# Prompt
The records that follow are to be repeated in full, with no pictures retained.

[Transcribed page contents]
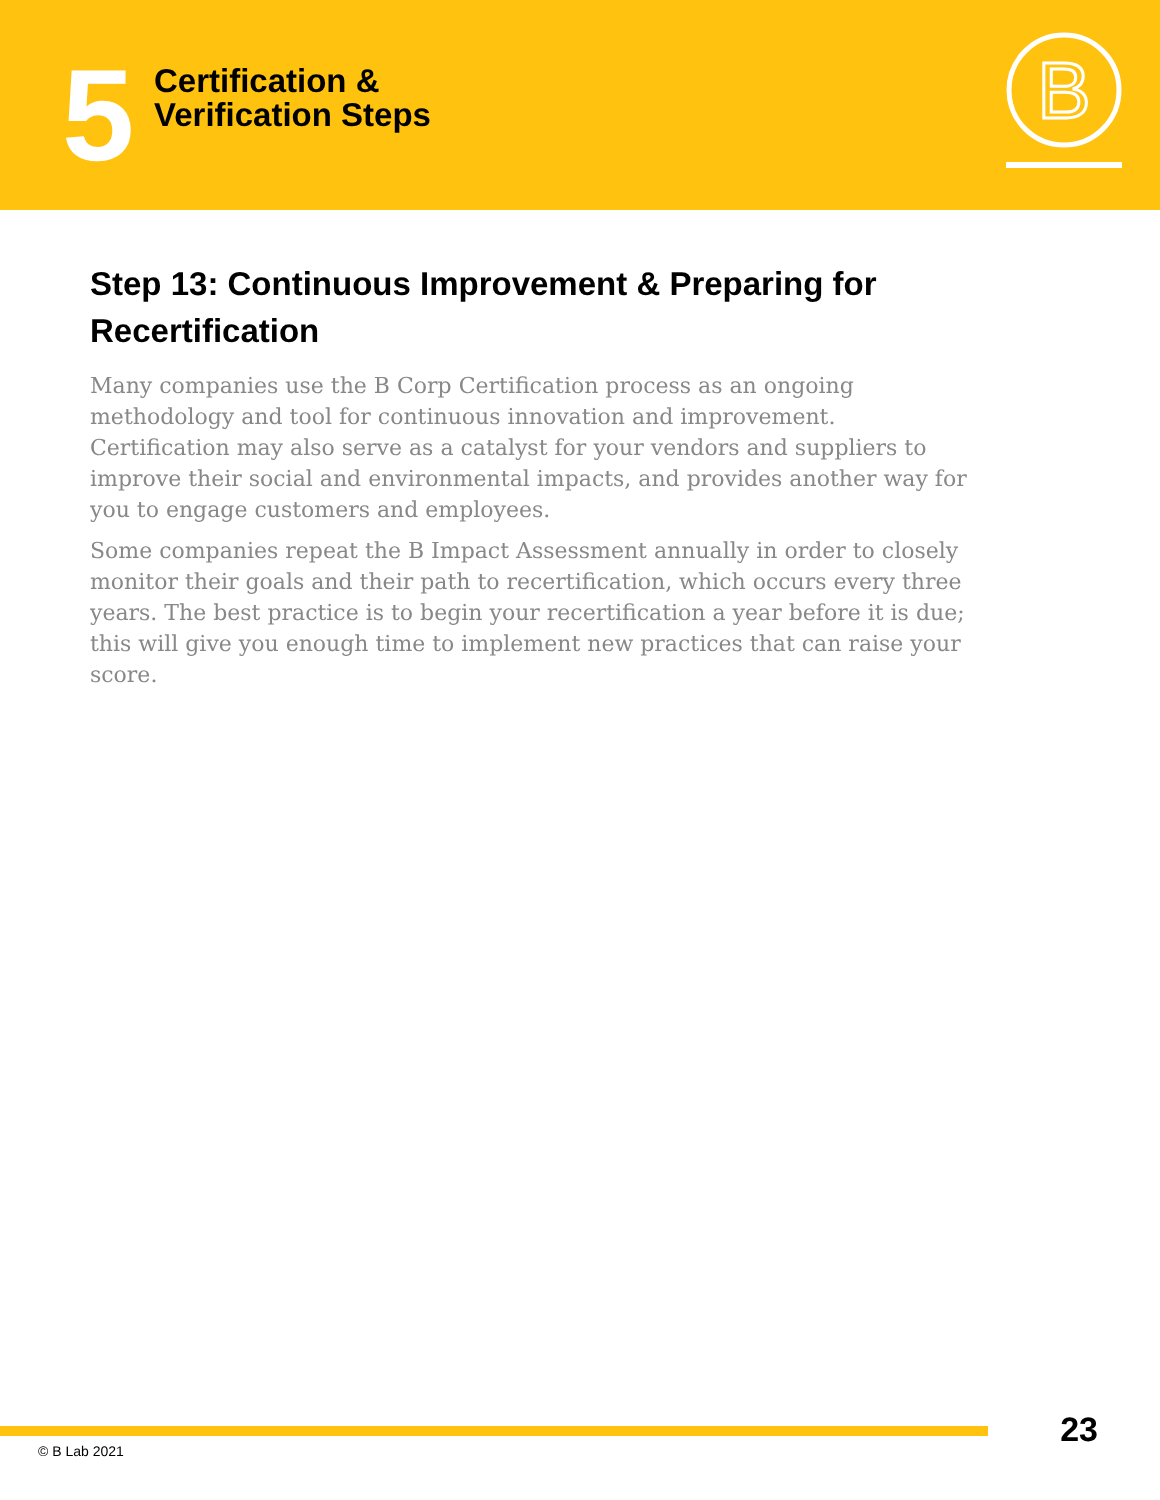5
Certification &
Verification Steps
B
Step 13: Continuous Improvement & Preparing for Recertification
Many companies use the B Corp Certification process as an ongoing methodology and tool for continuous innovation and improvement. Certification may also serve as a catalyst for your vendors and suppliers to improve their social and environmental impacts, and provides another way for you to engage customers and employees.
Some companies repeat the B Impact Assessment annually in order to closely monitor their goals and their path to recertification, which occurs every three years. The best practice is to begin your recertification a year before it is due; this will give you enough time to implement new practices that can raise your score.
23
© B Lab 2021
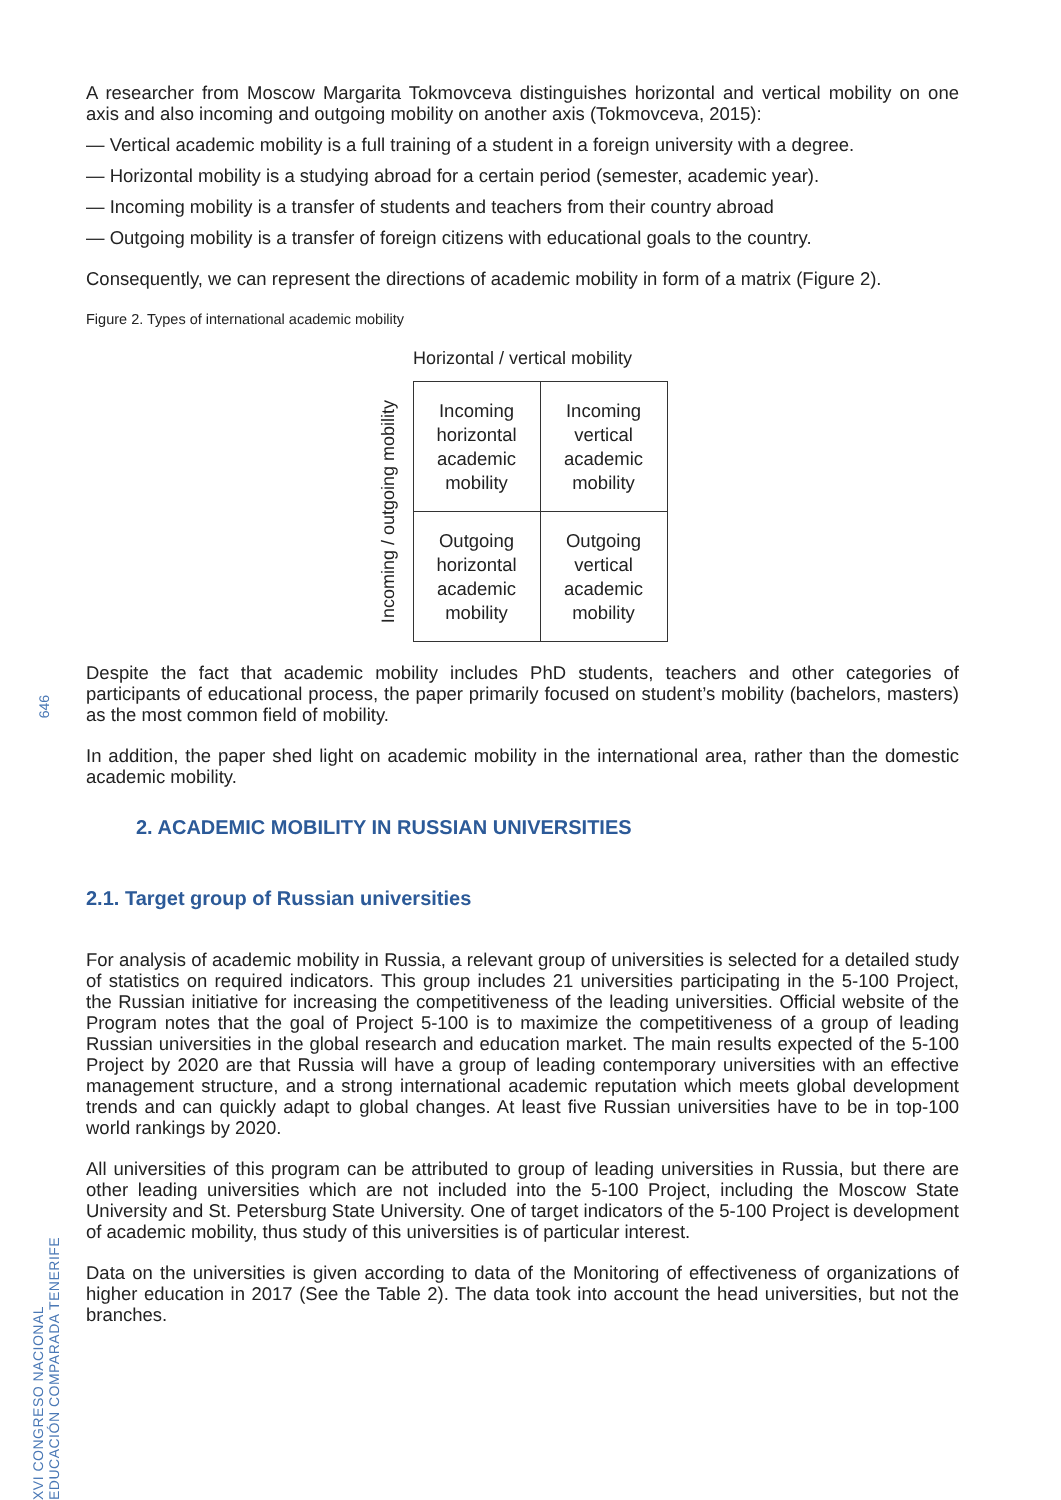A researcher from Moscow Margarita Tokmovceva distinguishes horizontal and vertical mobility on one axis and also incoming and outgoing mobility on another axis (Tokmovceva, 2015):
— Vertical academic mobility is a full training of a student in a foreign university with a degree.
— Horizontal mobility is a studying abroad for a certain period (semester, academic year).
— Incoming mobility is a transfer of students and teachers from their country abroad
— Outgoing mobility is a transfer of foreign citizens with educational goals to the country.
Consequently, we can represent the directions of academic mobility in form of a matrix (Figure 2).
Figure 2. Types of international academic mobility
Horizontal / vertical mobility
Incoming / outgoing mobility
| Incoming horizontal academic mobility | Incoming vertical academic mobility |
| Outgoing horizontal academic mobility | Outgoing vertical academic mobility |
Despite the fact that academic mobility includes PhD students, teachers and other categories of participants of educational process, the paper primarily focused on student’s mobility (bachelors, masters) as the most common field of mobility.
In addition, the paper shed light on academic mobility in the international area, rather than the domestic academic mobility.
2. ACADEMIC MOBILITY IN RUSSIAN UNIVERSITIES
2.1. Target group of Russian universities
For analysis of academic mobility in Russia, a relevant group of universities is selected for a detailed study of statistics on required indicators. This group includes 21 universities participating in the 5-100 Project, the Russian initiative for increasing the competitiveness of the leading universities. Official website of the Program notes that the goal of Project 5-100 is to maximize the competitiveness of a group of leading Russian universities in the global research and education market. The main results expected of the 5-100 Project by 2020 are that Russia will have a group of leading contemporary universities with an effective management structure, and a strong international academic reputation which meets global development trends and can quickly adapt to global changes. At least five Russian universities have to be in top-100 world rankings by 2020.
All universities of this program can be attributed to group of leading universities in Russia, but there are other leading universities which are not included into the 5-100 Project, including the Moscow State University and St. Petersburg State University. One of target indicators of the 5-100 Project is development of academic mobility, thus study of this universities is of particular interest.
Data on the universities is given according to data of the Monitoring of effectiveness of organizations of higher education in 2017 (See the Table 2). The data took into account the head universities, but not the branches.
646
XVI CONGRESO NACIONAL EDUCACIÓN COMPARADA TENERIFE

# Task solution
5
Certification &
Verification Steps
B
Step 13: Continuous Improvement & Preparing for Recertification
Many companies use the B Corp Certification process as an ongoing methodology and tool for continuous innovation and improvement. Certification may also serve as a catalyst for your vendors and suppliers to improve their social and environmental impacts, and provides another way for you to engage customers and employees.
Some companies repeat the B Impact Assessment annually in order to closely monitor their goals and their path to recertification, which occurs every three years. The best practice is to begin your recertification a year before it is due; this will give you enough time to implement new practices that can raise your score.
23
© B Lab 2021
A researcher from Moscow Margarita Tokmovceva distinguishes horizontal and vertical mobility on one axis and also incoming and outgoing mobility on another axis (Tokmovceva, 2015):
— Vertical academic mobility is a full training of a student in a foreign university with a degree.
— Horizontal mobility is a studying abroad for a certain period (semester, academic year).
— Incoming mobility is a transfer of students and teachers from their country abroad
— Outgoing mobility is a transfer of foreign citizens with educational goals to the country.
Consequently, we can represent the directions of academic mobility in form of a matrix (Figure 2).
Figure 2. Types of international academic mobility
Horizontal / vertical mobility
Incoming / outgoing mobility
| Incoming horizontal academic mobility | Incoming vertical academic mobility |
| Outgoing horizontal academic mobility | Outgoing vertical academic mobility |
Despite the fact that academic mobility includes PhD students, teachers and other categories of participants of educational process, the paper primarily focused on student’s mobility (bachelors, masters) as the most common field of mobility.
In addition, the paper shed light on academic mobility in the international area, rather than the domestic academic mobility.
2. ACADEMIC MOBILITY IN RUSSIAN UNIVERSITIES
2.1. Target group of Russian universities
For analysis of academic mobility in Russia, a relevant group of universities is selected for a detailed study of statistics on required indicators. This group includes 21 universities participating in the 5-100 Project, the Russian initiative for increasing the competitiveness of the leading universities. Official website of the Program notes that the goal of Project 5-100 is to maximize the competitiveness of a group of leading Russian universities in the global research and education market. The main results expected of the 5-100 Project by 2020 are that Russia will have a group of leading contemporary universities with an effective management structure, and a strong international academic reputation which meets global development trends and can quickly adapt to global changes. At least five Russian universities have to be in top-100 world rankings by 2020.
All universities of this program can be attributed to group of leading universities in Russia, but there are other leading universities which are not included into the 5-100 Project, including the Moscow State University and St. Petersburg State University. One of target indicators of the 5-100 Project is development of academic mobility, thus study of this universities is of particular interest.
Data on the universities is given according to data of the Monitoring of effectiveness of organizations of higher education in 2017 (See the Table 2). The data took into account the head universities, but not the branches.
646
XVI CONGRESO NACIONAL EDUCACIÓN COMPARADA TENERIFE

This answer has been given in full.